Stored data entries
#####
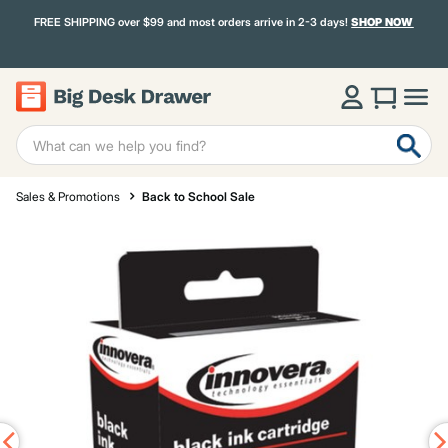
FREE SHIPPING over $99 and most orders arrive in 2-3 days!
SHOP NOW
Sales & Promotions
Back to School Sale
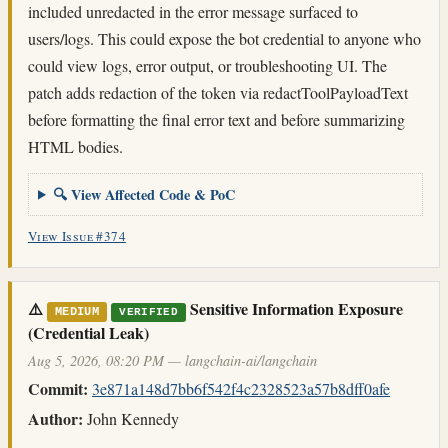
included unredacted in the error message surfaced to
users/logs. This could expose the bot credential to anyone who
could view logs, error output, or troubleshooting UI. The
patch adds redaction of the token via redactToolPayloadText
before formatting the final error text and before summarizing
HTML bodies.
🔍 View Affected Code & PoC
View Issue #374
⚠️
Sensitive Information Exposure
MEDIUM
VERIFIED
(Credential Leak)
Aug 5, 2026, 08:20 PM — langchain-ai/langchain
Commit:
3e871a148d7bb6f542f4c2328523a57b8dff0afe
Author:
John Kennedy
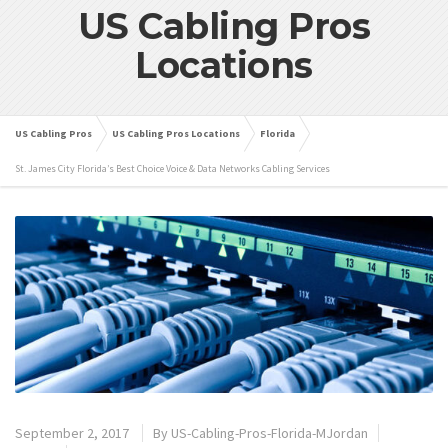
US Cabling Pros
Locations
US Cabling Pros
US Cabling Pros Locations
Florida
St. James City Florida’s Best Choice Voice & Data Networks Cabling Services
September 2, 2017
By
US-Cabling-Pros-Florida-MJordan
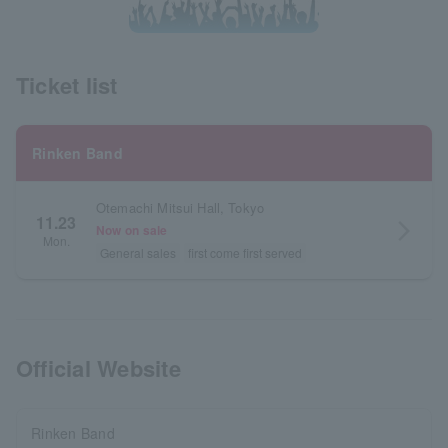
Ticket list
Rinken Band
Otemachi Mitsui Hall, Tokyo
11.23
arrow_forward_ios
Now on sale
Mon.
General sales
first come first served
Official Website
Rinken Band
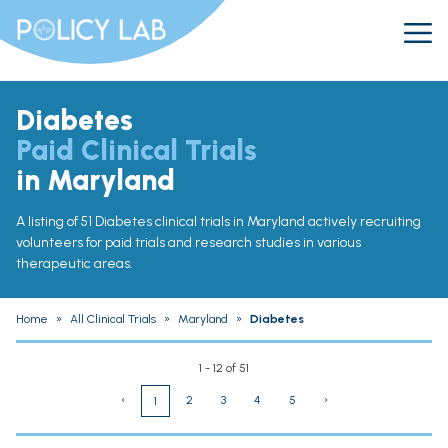
Diabetes
Paid Clinical Trials
in Maryland
A listing of 51 Diabetes clinical trials in Maryland actively recruiting
volunteers for paid trials and research studies in various
therapeutic areas.
Home
»
All Clinical Trials
»
Maryland
»
Diabetes
1 - 12 of 51
‹
2
3
4
5
›
1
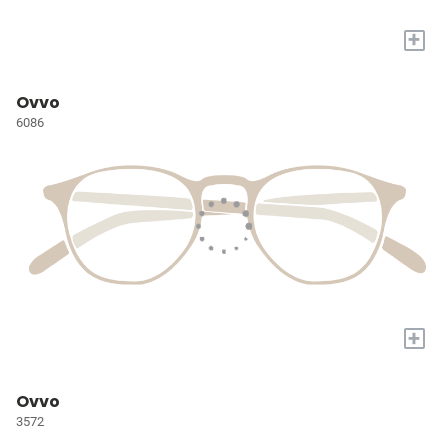
+
Ovvo
6086
+
Ovvo
3572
#####
* EXERCISE
Give again, word for word, every line from the top of the entries above to the line holding "(Credential Leak)", both included. Leave the pictures out.

* YOUR SOLUTION
FREE SHIPPING over $99 and most orders arrive in 2-3 days!
SHOP NOW
Sales & Promotions
Back to School Sale
included unredacted in the error message surfaced to
users/logs. This could expose the bot credential to anyone who
could view logs, error output, or troubleshooting UI. The
patch adds redaction of the token via redactToolPayloadText
before formatting the final error text and before summarizing
HTML bodies.
🔍 View Affected Code & PoC
View Issue #374
⚠️
Sensitive Information Exposure
MEDIUM
VERIFIED
(Credential Leak)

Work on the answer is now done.